EXERCISE:
Count every line in the entries that holds the word "Kommentar". The reply is that count alone.

[Recorded data]
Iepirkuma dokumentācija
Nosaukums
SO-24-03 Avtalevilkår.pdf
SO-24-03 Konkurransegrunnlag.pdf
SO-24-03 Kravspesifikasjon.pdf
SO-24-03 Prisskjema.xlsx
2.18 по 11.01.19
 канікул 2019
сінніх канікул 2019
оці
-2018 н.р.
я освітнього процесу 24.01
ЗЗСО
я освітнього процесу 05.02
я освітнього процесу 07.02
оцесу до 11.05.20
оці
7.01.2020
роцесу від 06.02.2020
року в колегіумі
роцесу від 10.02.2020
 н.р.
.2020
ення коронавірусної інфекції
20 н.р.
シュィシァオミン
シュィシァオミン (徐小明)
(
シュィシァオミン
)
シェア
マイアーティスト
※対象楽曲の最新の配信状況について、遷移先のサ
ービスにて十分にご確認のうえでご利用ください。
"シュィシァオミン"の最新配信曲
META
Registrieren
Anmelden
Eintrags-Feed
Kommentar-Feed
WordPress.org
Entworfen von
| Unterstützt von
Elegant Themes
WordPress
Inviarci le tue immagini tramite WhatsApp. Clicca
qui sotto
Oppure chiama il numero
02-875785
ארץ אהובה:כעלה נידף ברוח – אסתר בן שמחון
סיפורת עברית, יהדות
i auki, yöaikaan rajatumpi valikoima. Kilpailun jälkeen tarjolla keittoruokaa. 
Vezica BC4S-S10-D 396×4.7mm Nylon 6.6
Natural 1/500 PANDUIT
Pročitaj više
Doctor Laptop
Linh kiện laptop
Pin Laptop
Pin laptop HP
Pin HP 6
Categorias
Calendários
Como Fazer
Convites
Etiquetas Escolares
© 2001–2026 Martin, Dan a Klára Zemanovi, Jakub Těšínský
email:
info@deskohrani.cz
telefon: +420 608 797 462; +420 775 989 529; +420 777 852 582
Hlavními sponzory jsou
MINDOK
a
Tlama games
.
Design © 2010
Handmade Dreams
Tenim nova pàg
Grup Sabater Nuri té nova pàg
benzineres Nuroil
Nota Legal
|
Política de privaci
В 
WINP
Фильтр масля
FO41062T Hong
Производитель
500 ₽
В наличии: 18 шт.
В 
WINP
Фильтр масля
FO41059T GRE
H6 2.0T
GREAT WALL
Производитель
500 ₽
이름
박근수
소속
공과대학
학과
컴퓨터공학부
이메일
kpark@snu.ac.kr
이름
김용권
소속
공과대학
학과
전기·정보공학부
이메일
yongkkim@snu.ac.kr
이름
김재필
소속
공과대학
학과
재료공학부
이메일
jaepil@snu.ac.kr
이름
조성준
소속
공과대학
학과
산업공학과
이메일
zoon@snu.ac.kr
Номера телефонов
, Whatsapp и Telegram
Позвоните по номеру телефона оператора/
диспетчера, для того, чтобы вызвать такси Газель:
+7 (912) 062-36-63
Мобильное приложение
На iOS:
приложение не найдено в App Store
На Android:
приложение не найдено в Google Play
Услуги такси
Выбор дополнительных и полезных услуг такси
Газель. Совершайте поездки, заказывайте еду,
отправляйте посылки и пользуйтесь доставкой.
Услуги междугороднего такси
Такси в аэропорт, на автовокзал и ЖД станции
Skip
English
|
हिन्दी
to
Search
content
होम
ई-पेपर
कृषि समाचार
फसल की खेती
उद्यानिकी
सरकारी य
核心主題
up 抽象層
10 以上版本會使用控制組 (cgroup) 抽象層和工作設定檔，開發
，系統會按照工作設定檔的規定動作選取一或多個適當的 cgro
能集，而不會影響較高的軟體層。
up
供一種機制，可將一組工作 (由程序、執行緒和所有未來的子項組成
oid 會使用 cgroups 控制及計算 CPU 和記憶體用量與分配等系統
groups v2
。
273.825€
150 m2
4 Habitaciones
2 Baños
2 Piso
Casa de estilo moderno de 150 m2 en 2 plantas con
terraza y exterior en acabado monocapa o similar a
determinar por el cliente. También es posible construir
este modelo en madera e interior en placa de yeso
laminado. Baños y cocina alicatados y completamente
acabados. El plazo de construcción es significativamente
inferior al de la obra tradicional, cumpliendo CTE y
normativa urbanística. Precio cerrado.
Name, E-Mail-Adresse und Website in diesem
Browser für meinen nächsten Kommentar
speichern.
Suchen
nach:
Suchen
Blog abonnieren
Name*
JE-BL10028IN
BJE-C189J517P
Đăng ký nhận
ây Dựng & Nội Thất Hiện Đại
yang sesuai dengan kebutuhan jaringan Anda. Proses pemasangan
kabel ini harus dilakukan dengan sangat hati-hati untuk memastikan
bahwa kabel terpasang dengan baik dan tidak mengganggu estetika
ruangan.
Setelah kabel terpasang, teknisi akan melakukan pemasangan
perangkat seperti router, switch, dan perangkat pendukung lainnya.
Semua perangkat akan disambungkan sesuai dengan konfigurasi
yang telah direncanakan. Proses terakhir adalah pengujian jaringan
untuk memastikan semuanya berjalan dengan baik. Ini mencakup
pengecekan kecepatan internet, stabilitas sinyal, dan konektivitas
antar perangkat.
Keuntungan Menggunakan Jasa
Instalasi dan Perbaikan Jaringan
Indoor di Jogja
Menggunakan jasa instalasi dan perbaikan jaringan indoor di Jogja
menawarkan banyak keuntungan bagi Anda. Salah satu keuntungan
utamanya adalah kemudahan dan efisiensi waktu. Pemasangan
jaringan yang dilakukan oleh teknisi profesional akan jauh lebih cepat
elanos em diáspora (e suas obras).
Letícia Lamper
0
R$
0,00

TASK RESULT:
2